Mission Overview
The primary aim of NASA’s Galileo mission was to study the giant planet Jupiter and its many moons. The mission also made many valuable discoveries on route to Jupiter. Galileo was the first spacecraft to visit an asteroid, and visited two during its journey – Gaspra and Ida. Galileo also captured infrared images of clouds at Venus. Galileo also carried a small probe that it deployed and sent deep into the atmosphere of Jupiter, taking readings for almost an hour before the probe was crushed by overwhelming pressure.

After discoveries including evidence for the existence of a saltwater ocean beneath the Jovian moon Europa’s icy surface, extensive volcanic processes on the moon Io and a magnetic field generated by the moon Ganymede, Galileo plunged into Jupiter’s atmosphere on September 21, 2003 to prevent an unwanted impact with Europa.

Relevance to Astrobiology
NASA’s Galileo mission returned data that continues to shape astrobiology science.
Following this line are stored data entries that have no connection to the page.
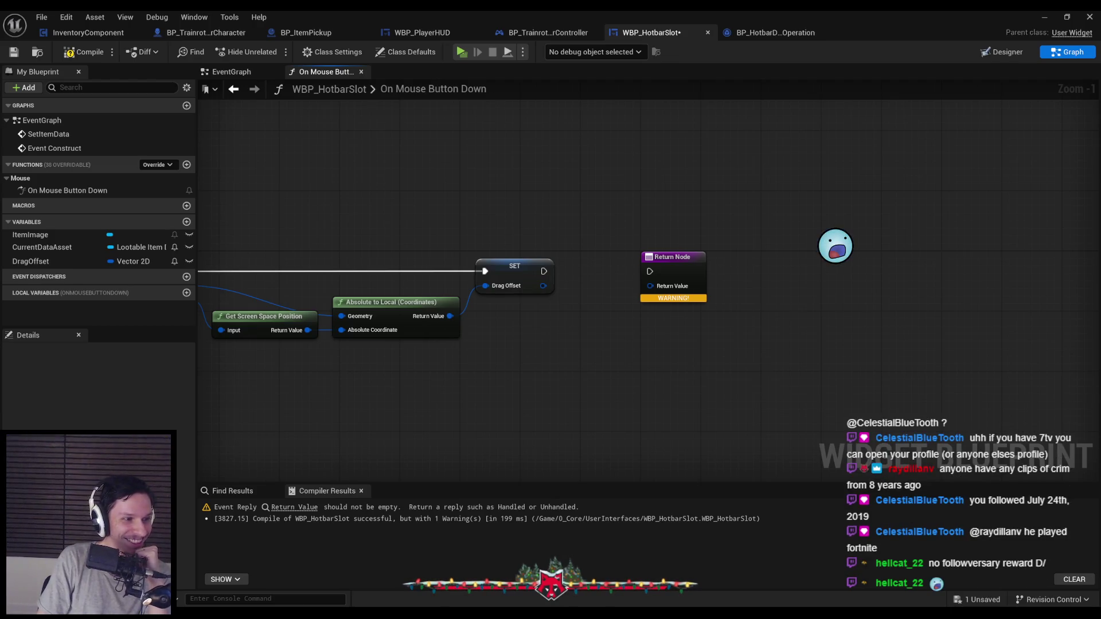
pyautogui.moveTo(666, 256); pyautogui.dragTo(931, 273)
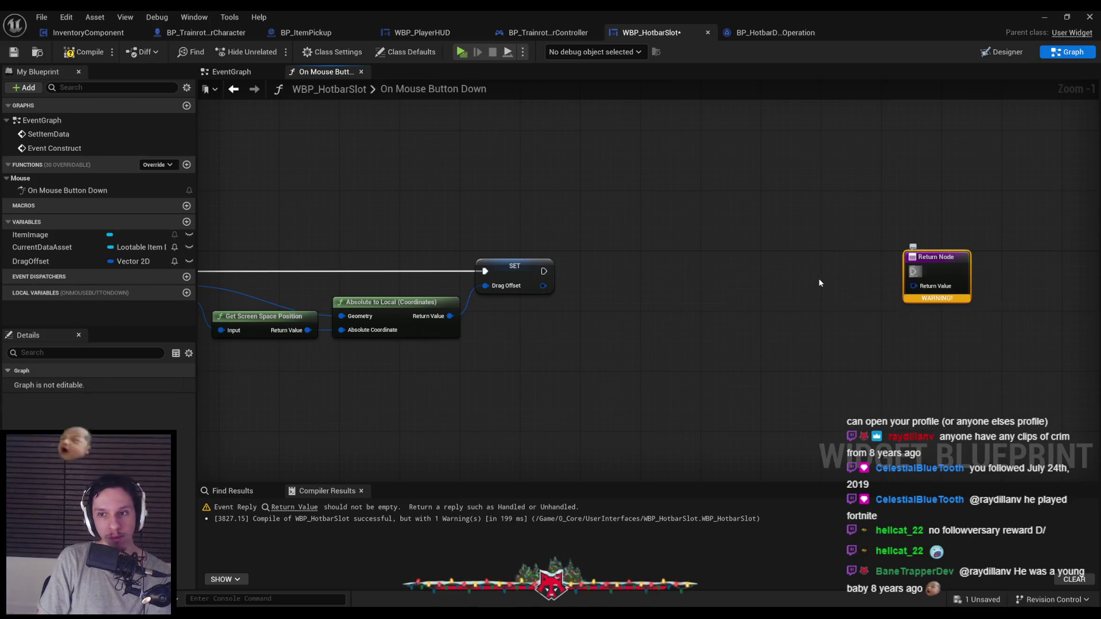
# Step: Add a Detect Drag if Pressed node executing after SET DragOffset
pyautogui.rightClick(639, 286)
pyautogui.write('detected')
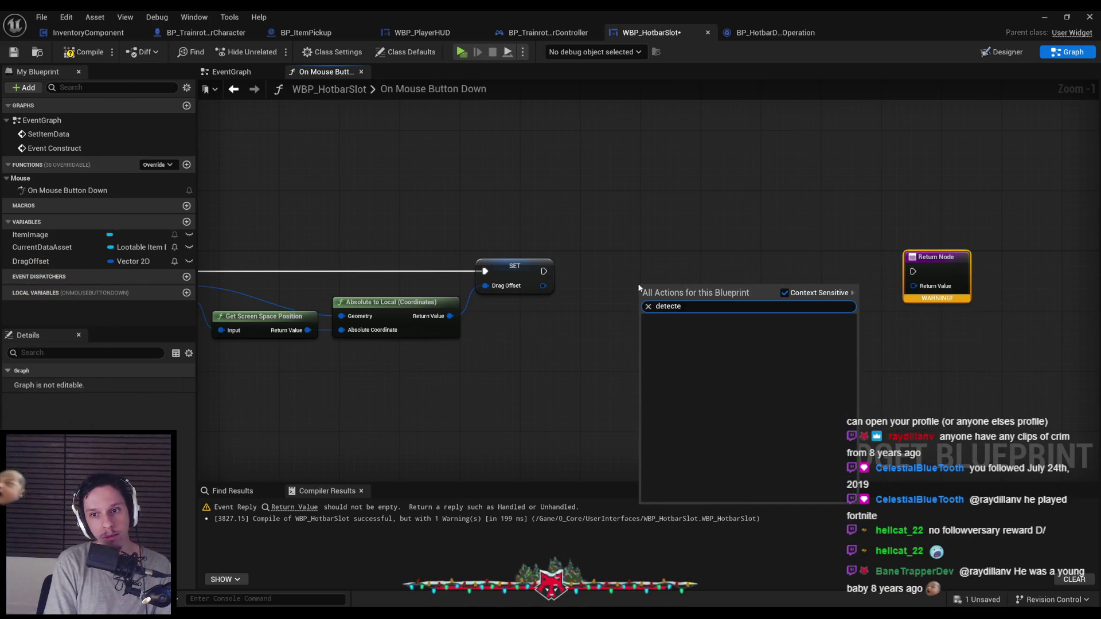
pyautogui.press('BackSpace')
pyautogui.press('BackSpace')
pyautogui.write('drag')
pyautogui.press('Down')
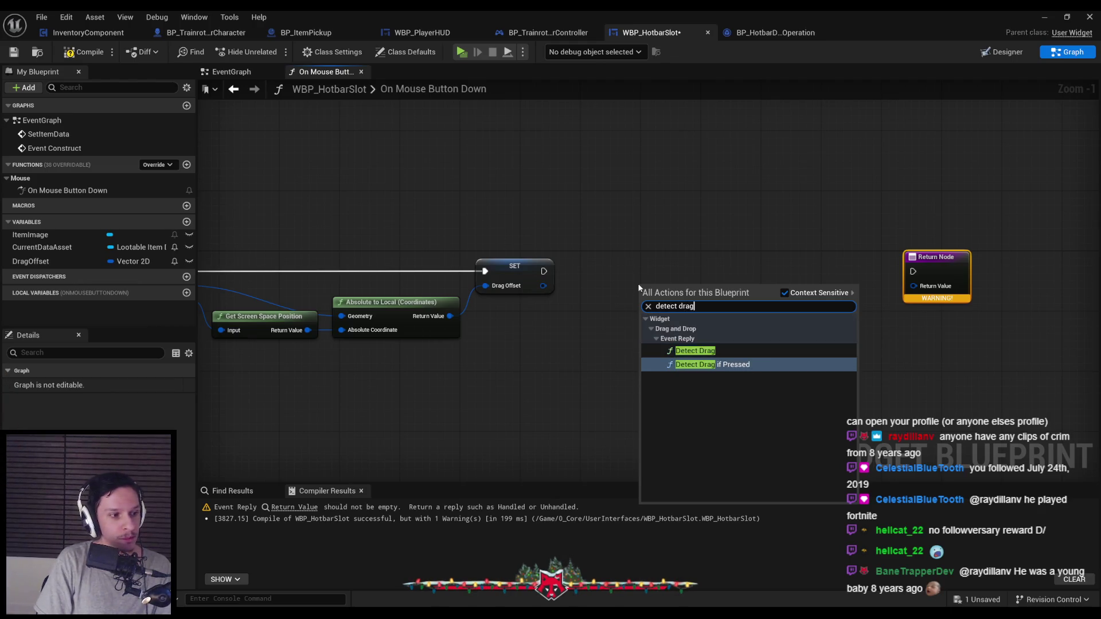
pyautogui.press('Return')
It was Galileo’s observations in the Jupiter system that led to the discovery that moons of the giant planet – particularly Europa – had evidence of hidden oceans beneath their surfaces. Because of Galileo, Europa is one of the most important astrobiology targets in the Solar System. These findings also expanded the search for habitable environments outside of the traditional ‘habitable zone’ of a system, the distance from a star at which liquid water can persist on the surface of a planet.

NASA Astrobiology Involvement
Researchers supported by elements of the Astrobiology Program continue to use data gathered by the Galileo mission to better understand the potential habitability of jovian moons, such as Europa. The Astrobiology program devotes resources toward determining life’s potential on moons like Europa. Studies supported by the program include Earth-based research in laboratories and in the field that are used to interpret data from Galileo. The Astrobiology Program also supports the development of instruments that will be used on future missions to the Jupiter system. Data from Galileo’s journey to Jupiter, and within the Jupiter system, has also greatly informed our understanding of how and where potentially habitable worlds could form beyond our own solar system.